Recently, I was checking some client computer restore points and thought it would be a good idea to check on my own computer. I was very glad I did because my settings were not as they should have been.
How To Get To System Settings
Left-click on the Start button and then right-click on ‘Computer’ (to the right of your available programs list). Then you’ll see the screen below pop up. Click on ‘System protection’.
Now you’ll see the below screen where you’ll set up both your system restore settings and your settings for restoring previous versions of files. I wanted to be able to restore my system settings and previous versions of files, so the first radio button is filled in.
Next, I had to decide how much of my available disk space I want to allocate for system protection. I grabbed the slider bar and moved it over to 63%/5.43GB (which is really way too much, I adjusted it later on). Then I clicked ‘Apply’ and then ‘OK’. I closed it and went back to check to make sure the settings were applied.
You’ll see a ‘Delete’ button below. If you’re tight on disk space, you could use this to get rid of history and free up some space on your hard drive, but I’d use it sparingly.
How To Create A Restore Point
It’s a good idea to create a restore point before you do anything a bit experimental with your computer. ‘Experimental’ could mean installing software that you’re not quite sure about, or maybe before doing a major upgrade (like a service pack install). Then if something wonky happens, you can go back and ‘undo’ what you just did – it’ll save a lot of time and headache.
So to do this, you perform the steps above to get to System Properties, then you’ll see the highlighted area below to ‘Create’ a restore point. Then, just go through the walk-through screens and name your restore point something memorable. Wait a few minutes and then you’re ready to proceed. If you need to roll back, then, go to this same screen and choose ‘System Restore’, follow the prompts to select the restore point you just made and wa-la, you’re back to where you were.
Microsoft has an FAQ that gives additional information on System Restore: http://windows.microsoft.com/en-US/windows7/System-Restore-frequently-asked-questions
Previous Versions of Files
This is a feature I forgot about for some time, so I wanted to share it with you to make sure you know that all is not lost if you or someone else made changes to a file (has to be a Microsoft Office file) and saved it, but you really didn’t want those changes made. Yes, you can go back in time. Of course, you have to check your settings and make sure that you have this feature enabled (see above for instructions).

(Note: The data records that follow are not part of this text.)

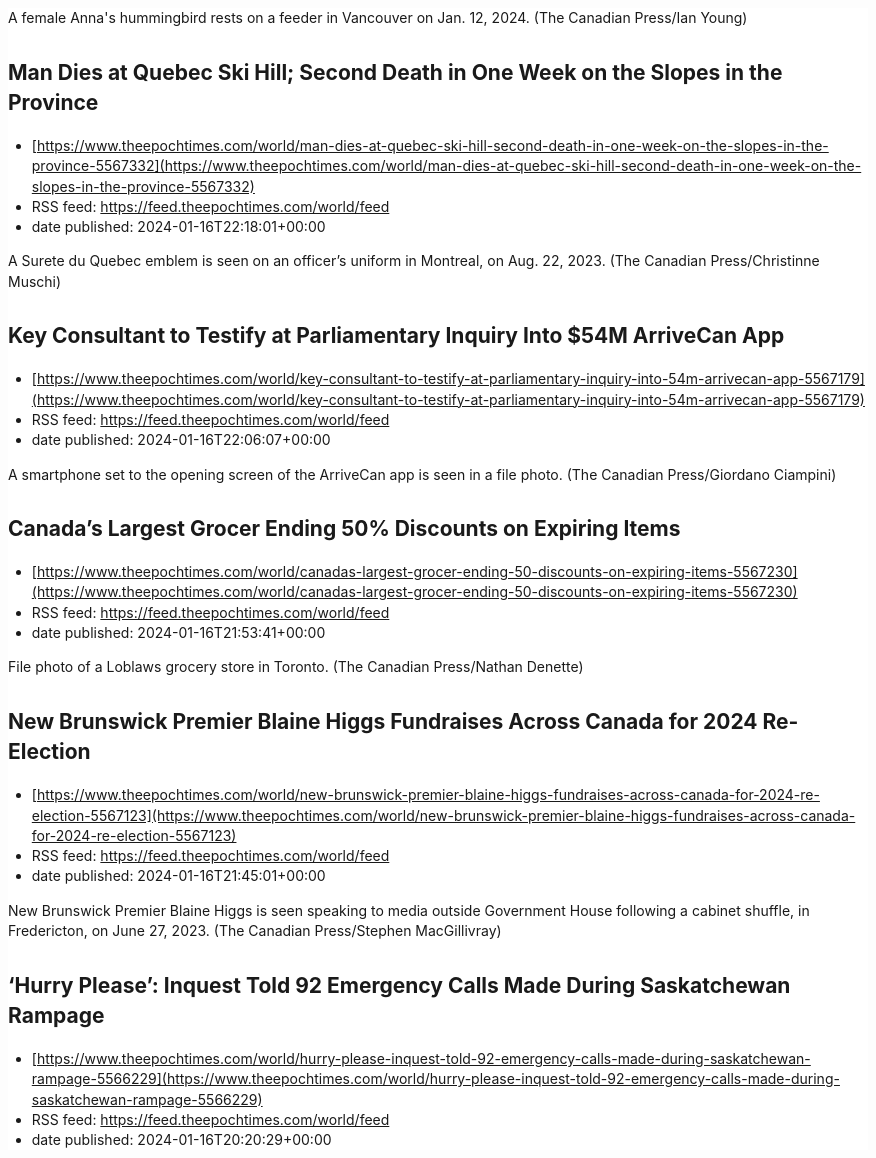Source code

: A female Anna's hummingbird rests on a feeder in Vancouver on Jan. 12, 2024. (The Canadian Press/Ian Young)

## Man Dies at Quebec Ski Hill; Second Death in One Week on the Slopes in the Province
 - [https://www.theepochtimes.com/world/man-dies-at-quebec-ski-hill-second-death-in-one-week-on-the-slopes-in-the-province-5567332](https://www.theepochtimes.com/world/man-dies-at-quebec-ski-hill-second-death-in-one-week-on-the-slopes-in-the-province-5567332)
 - RSS feed: https://feed.theepochtimes.com/world/feed
 - date published: 2024-01-16T22:18:01+00:00

A Surete du Quebec emblem is seen on an officer’s uniform in Montreal, on Aug. 22, 2023. (The Canadian Press/Christinne Muschi)

## Key Consultant to Testify at Parliamentary Inquiry Into $54M ArriveCan App
 - [https://www.theepochtimes.com/world/key-consultant-to-testify-at-parliamentary-inquiry-into-54m-arrivecan-app-5567179](https://www.theepochtimes.com/world/key-consultant-to-testify-at-parliamentary-inquiry-into-54m-arrivecan-app-5567179)
 - RSS feed: https://feed.theepochtimes.com/world/feed
 - date published: 2024-01-16T22:06:07+00:00

A smartphone set to the opening screen of the ArriveCan app is seen in a file photo. (The Canadian Press/Giordano Ciampini)

## Canada’s Largest Grocer Ending 50% Discounts on Expiring Items
 - [https://www.theepochtimes.com/world/canadas-largest-grocer-ending-50-discounts-on-expiring-items-5567230](https://www.theepochtimes.com/world/canadas-largest-grocer-ending-50-discounts-on-expiring-items-5567230)
 - RSS feed: https://feed.theepochtimes.com/world/feed
 - date published: 2024-01-16T21:53:41+00:00

File photo of a Loblaws grocery store in Toronto. (The Canadian Press/Nathan Denette)

## New Brunswick Premier Blaine Higgs Fundraises Across Canada for 2024 Re-Election
 - [https://www.theepochtimes.com/world/new-brunswick-premier-blaine-higgs-fundraises-across-canada-for-2024-re-election-5567123](https://www.theepochtimes.com/world/new-brunswick-premier-blaine-higgs-fundraises-across-canada-for-2024-re-election-5567123)
 - RSS feed: https://feed.theepochtimes.com/world/feed
 - date published: 2024-01-16T21:45:01+00:00

New Brunswick Premier Blaine Higgs is seen speaking to media outside Government House following a cabinet shuffle, in Fredericton, on June 27, 2023. (The Canadian Press/Stephen MacGillivray)

## ‘Hurry Please’: Inquest Told 92 Emergency Calls Made During Saskatchewan Rampage
 - [https://www.theepochtimes.com/world/hurry-please-inquest-told-92-emergency-calls-made-during-saskatchewan-rampage-5566229](https://www.theepochtimes.com/world/hurry-please-inquest-told-92-emergency-calls-made-during-saskatchewan-rampage-5566229)
 - RSS feed: https://feed.theepochtimes.com/world/feed
 - date published: 2024-01-16T20:20:29+00:00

To make this happen, open windows explorer and find the document you want to restore. Simply…
The file or folder will replace the current version on your computer, and the replacement cannot be undone. If you’d like to see a video, check this link from Microsoft
Below is an example of an excel spreadsheet that shows there is one previous version that I could choose to restore.
It’s worth your while to take a few minutes to check these settings in the event you need to restore either your computer system or a file.